- **Exercise instructions**:
Answer from the text about the novel Divorcing Jack:
1. In which city is the novel set?
2. Who directed the 1998 film adaptation?
3. Which book follows it in the series?

- **Text for analysis**:
####

Divorcing Jack
- First edition
- Author: Colin Bateman
- Language: English
- Series: Dan Starkey novels
- Genre: Crime, Dark comedy
- Publisher: United Kingdom HarperCollins United States Arcade
- Publication date: 23 January 1995
- Publication place: United Kingdom
- Media type: Print (Softcover)
- Pages: 280 pp
- ISBN: 978-0-00-647903-1
- OCLC: 472952816
- Dewey Decimal: 823.914
- LC Class: PR6052.A773 D58 1995
- Followed by: Of Wee Sweetie Mice and Men (1996)

= Divorcing Jack (novel) =

1995 novel by Colin Bateman

Divorcing Jack is the debut novel and first of the Dan Starkey series by Northern Irish author, Colin Bateman, released on 28 January 1995 through HarperCollins. The novel was recognised as one of the San Francisco Review of Books favourite "First books" of 1995–1996.

==Plot==
Set in Belfast, Northern Ireland, the novel's events follow a turbulent period in the life of married, cynical and usually drunk journalist Dan Starkey. Dan's wife Patricia leaves him after a drunken party in which he kisses a student called Margaret. What follows is a darkly comical tale of murder and mystery.

==Film adaptation==
The novel was adapted by Bateman himself. Directed by David Caffrey the 1998 film stars David Thewlis.

==Reception==

Colin Bateman's Belfast-set thriller is a roller-coaster ride of a book that will keep you chuckling and horrified in equal measure from start to finish.
— Christina Hardyment, The Independent

The novel was generally well received by critics, with praise going to Bateman's humour and wit and his creation of a likeable "anti-hero" and most criticism concerning the novel's plot.

Kirkus Reviews stated that while "there's nothing special about the story", "Bateman ... has struck gold the first time out with his mordant, loquacious hero and his ruined landscape", stating in conclusion that "the promised sequel can't arrive too soon". Publishers Weekly took a similar stance, stating "the plot machinations are formulaic", yet tempering this by stating that "what makes this tale stand out, however, is the wit and charm of its protagonist", and that "the intricate Irish politics are gracefully rendered, and Bateman's wry take on the gritty Belfast landscape adds an appealingly light touch", concluding again that "the author apparently has another Dan Starkey novel in the works; that's very good news indeed". The novel was well received by Christina Hardyment of The Independent, who stated that "James Nesbitt's almost edible Irish voice enhances the wit and wizardry of a story that is as much a mystery novel as a romance, and which deservedly won the Betty Trask Award in 1994".

####

- **Dataset extract**:

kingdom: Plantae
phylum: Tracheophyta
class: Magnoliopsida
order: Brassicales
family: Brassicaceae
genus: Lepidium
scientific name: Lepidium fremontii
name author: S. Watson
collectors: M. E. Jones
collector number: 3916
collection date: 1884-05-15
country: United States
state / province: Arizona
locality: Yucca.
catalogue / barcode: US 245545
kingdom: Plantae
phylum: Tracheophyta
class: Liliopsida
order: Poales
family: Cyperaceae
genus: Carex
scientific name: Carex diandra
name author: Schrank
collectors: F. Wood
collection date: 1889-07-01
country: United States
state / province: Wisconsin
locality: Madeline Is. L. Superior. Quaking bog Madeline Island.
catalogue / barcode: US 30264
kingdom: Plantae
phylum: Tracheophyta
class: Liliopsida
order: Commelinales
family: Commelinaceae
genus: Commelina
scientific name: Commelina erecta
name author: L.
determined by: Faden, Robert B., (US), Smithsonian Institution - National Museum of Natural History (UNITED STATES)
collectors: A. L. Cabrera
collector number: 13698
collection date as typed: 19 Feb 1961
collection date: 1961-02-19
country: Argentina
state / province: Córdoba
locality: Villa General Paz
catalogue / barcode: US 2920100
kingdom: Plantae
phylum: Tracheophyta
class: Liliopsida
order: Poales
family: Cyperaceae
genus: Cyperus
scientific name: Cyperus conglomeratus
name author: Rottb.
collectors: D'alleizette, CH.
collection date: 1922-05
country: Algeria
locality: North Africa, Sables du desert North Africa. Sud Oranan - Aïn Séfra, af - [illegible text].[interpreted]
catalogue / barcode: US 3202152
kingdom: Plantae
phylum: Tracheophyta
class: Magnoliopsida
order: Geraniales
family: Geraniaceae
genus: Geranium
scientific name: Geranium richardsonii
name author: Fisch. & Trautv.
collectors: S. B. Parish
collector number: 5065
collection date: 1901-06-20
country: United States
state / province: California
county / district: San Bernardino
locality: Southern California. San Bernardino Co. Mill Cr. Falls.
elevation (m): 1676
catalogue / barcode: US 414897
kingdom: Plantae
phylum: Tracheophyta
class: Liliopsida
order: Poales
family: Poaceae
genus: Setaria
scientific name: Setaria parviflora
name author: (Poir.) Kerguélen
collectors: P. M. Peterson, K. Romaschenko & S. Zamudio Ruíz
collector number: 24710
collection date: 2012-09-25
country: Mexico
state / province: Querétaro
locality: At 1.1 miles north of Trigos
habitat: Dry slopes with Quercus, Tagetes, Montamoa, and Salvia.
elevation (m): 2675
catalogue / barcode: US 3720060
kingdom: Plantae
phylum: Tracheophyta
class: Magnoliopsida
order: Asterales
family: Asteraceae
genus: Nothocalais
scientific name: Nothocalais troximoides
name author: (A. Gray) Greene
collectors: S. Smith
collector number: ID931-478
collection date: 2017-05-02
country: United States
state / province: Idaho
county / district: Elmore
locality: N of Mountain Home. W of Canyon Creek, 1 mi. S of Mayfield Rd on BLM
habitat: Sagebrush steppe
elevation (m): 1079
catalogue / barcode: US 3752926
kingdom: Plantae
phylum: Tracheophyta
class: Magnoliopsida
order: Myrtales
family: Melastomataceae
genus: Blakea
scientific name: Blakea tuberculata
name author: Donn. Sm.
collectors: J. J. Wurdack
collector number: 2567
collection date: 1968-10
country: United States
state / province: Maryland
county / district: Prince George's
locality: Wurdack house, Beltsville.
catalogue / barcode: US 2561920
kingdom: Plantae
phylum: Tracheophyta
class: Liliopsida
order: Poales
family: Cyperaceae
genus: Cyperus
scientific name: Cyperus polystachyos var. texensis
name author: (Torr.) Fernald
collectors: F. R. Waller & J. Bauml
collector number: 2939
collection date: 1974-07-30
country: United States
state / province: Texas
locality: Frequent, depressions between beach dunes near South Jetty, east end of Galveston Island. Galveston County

####

- **Task output**:
1. Belfast, Northern Ireland
2. David Caffrey
3. Of Wee Sweetie Mice and Men (1996)